§ INSTRUCTIONS FOR THE TASK: Isolate every line in the data with the string "магазине" and copy it.

§ MATERIAL PROVIDED:

↓↓↓

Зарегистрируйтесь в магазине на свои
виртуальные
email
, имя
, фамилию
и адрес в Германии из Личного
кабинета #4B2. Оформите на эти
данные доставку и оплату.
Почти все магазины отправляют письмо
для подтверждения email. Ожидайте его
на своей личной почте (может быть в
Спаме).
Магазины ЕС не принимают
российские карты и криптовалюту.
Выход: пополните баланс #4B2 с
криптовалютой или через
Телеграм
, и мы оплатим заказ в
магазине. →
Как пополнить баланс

↑↑↑
↓↓↓

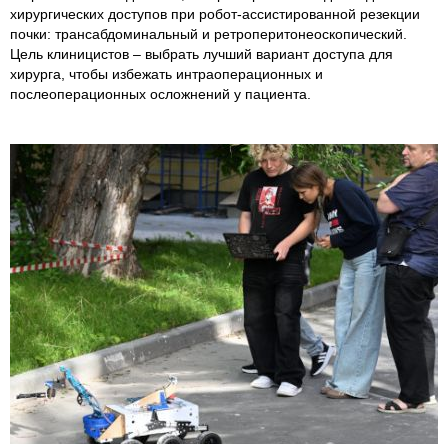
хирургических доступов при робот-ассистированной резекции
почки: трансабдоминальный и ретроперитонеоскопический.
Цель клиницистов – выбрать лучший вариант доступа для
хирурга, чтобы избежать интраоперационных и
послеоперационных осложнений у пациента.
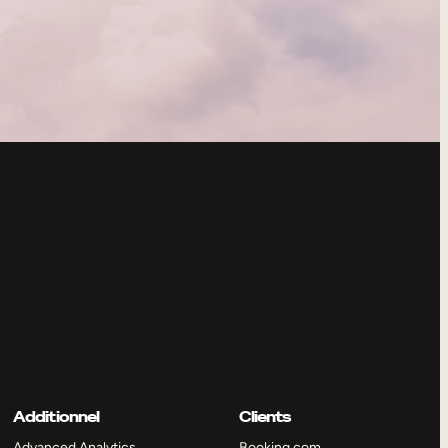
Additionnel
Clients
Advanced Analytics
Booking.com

↑↑↑

§ WRITTEN ANSWER:
Зарегистрируйтесь в магазине на свои
магазине. →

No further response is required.